_Aufgaben_:
1/ Fasse den Text über Finanzfluss und seine ETF-Suche in zwei Sätzen zusammen.
2/ Führe den Text über Finanzfluss und seine ETF-Suche bitte nach seinem letzten Satz weiter.

_Auswahl_:

---

Finanzfluss sieht sich trotz der Abhängigkeit von den Brokern als unabhängig. Er wolle Vergleichskriterien transparent aufbereiten, auch Anbieter ohne Affiliate-Angebot würden aufgelistet. „Da verlinken wir nicht raus, aber die Nutzerinnen und Nutzer finden alle Konditionen bei uns.“ Hinzu kommt: „Wir werden früher oder später auch auf Werbung bei der ETF-Suche setzen“, sagt Kehl.

ETF-Suche nach Hype-Themen

Die Suche, ein neues Feature auf der eigenen Webseite, zeigt mehr als 2.400 in Deutschland zugelassene ETFs an. Das Ergebnis sollte, genau wie die Videos auch, nah an der Community sein, sagt Kehl. Deshalb hat er in einer Umfrage 4.000 Leute dazu befragt, wie sie sich eine ETF-Suche vorstellen.

Die Daten bezieht es von Anbietern wie Morningstar, es sei aber auch „viel händische Arbeit“. Finanzfluss unterteilt in der Suche beispielsweise nach Kategorien wie Länder, Nachhaltigkeit oder Währungen.

---

_Datenauszug_:

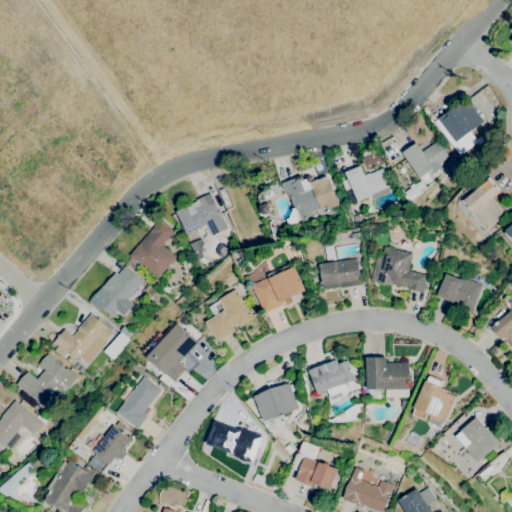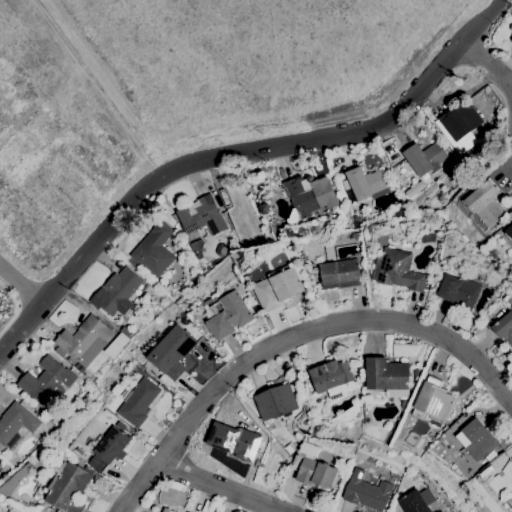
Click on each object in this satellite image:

---

_Antworten_:
1/ Finanzfluss sieht sich trotz der Abhängigkeit von den Brokern als unabhängig, listet auch Anbieter ohne Affiliate-Angebot auf und will laut Kehl früher oder später Werbung bei der ETF-Suche einsetzen. Die neue Suche auf der Webseite zeigt mehr als 2.400 in Deutschland zugelassene ETFs an, wurde nach einer Umfrage unter 4.000 Leuten gestaltet, nutzt Daten von Anbietern wie Morningstar und unterteilt etwa nach Ländern, Nachhaltigkeit oder Währungen.

2/
Ein Problem der ETF-Suche könnte sein, dass Anlegerinnen und Anleger sich einmal ein Portfolio zusammenstellen und dann nie wieder auf die Website kommen. Kehl sagt, die ersten Datenpunkte würden auf ein anderes Verhalten hindeuten: „Die Leute suchen immer nach dem, was gerade in der Zeitung steht.“

Zu Beginn des Ukraine-Krieges hätten sie nach Defense-ETFs gesucht, als die Cannabislegalisierung diskutiert wurde, wurden entsprechende ETFs gesucht. Wichtig sei allerdings: Das Feature soll immer ohne Registrierung zugänglich sein. „Das ist ein Startschuss, wir können viel Content auf Grundlage der ETF-Suche bauen“, sagt der Gründer.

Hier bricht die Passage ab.